Een andere vaststelling, en wat bijdraagt tot de ongrijpbaarheid, is dat luisteren door en door lichamelijk is. In tegenstelling tot kijken gaat het om vibraties en leunt het aan tegen voelen. Rasch beschrijft een luistermeditatie waarbij overal op en in haar lichaam oren blijken te zitten. ‘Mijn voetzolen luisteren naar de straatstenen en nog dieper, naar de aarde daaronder.’ Mooi is ook de passage waarin ze toont hoezeer luisteren in Naar de Vuurtoren gelijkloopt met kijken, voelen en denken. Hoezeer Woolfs stream of consciousness ‘alle cognitieve, zintuiglijke, emotionele en lichamelijke gewaarwordingen’ met zich meesleurt. Hoezeer dit waarnemen, dit luisteren, een manier vormt om in de wereld te zijn. Ze haalt een onderzoek naar een sloppenwijk in Delhi aan, waarbij Tripta Chandola niet zozeer naar de verhalen en meningen van de bewoners luisterde, of toch niet in de eerste plaats. Chandola luisterde naar de geluiden die er het dagelijkse leven van de buurt uitmaken. De soundscape van Govindpuri. Zo erkent ze dat de bewoners ‘een innerlijk herbergen waarin van alles te horen is waar niemand anders bij kan, dat de bron is van een perspectief, van interesses en verlangens.’ Dit raakte me, net als het Earwitness Inventory project van Abu Hamdan, over de geluiden in de Syrische Saydnaya-gevangenis, waar de gedetineerden hun dagen doorbrengen in absolute duisternis. Het loutere inbeelden van wat deze mensen horen, maakt bij mij al emoties los. Luisteren is intiem, het is nabij. Pauline Oliveros spreekt over het listening effect; we zijn een belichaamd medium waar klanken doorheen gaan. Door te luisteren verander je het beluisterde en dit is niet niets, het vermenigvuldigt de mogelijke werelden.

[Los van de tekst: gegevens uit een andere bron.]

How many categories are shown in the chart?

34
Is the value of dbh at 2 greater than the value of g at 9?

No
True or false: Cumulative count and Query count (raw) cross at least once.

Natuurlijk zit niet iedereen in de positie om constant op deze manier te luisteren. ‘Het muten van jezelf – meestal een teken van onderdrukking of bitter lijfsbehoud – is soms ook een privilege.’ Dit is een kritiek die (terecht) op How to Disappear kwam. Verdwijnen is een luxe die niet iedereen zich kan permitteren, voor mensen die zich uitgesloten of vervreemd voelen, is onzichtbaarheid geen keuze maar een treurig feit.

Rasch is zich goed bewust van deze ethische problemen. Ze heeft het over exiled excess, wat weggedrukt wordt uit dialogen in een poging tot overeenstemming te komen (dit overschot is onvermijdelijk maar we moeten het wel aandacht durven geven). Over de ontmoeting met de Ander van Levinas en Buber’s tussenruimte waarin iets ‘ontregelends en betekenisvols kan gebeuren’. Over de houding van niet-weten en zelfs onbegrip die noodzakelijk zijn om deze ruimte vrij te maken. Hoe meer ze zich een pad baant naar een ‘ethiek van het luisteren’, hoe duidelijker het wordt dat het communicatiemodel met zender en ontvanger niet klopt. Meer nog, dat we niet zozeer luisteren om te begrijpen ‘maar om het onbegrijpelijke te aanvaarden.’ Luisteren kan helemaal niet soft of hip zijn, daarvoor is het te ambivalent, te ongehoorzaam en beweeglijk – zoals ze met Bachtin toont. Het is hardcore.

En als ‘derde’? In de epiloog voert ze Roland Barthes op. Barthes vond de constante druk om een mening te hebben en positie in te nemen (tegenover het marxisme en Freud in zijn geval), doodvermoeiend. Al dat gebabbel! Zijn redmiddel om het hoofd boven water te houden? ‘[H]et niet langer aanhoren, maar ernaar luisteren: anders gezegd, het opvatten als een fictioneel object, een taalkundig spektakel, met artistieke zelfdistantie.’ Een all round zintuiglijke waarneming dus. Eentje die afstand schept en een tussenruimte laat.

Kortom, luisteren is geen oplossing maar een levenshouding, het is een les in de omgang met het onbekende. En het is allerminst passief, zoals Simone Weil schreef: 'Aandacht is de zeldzaamste en zuiverste vorm van vrijgevigheid.’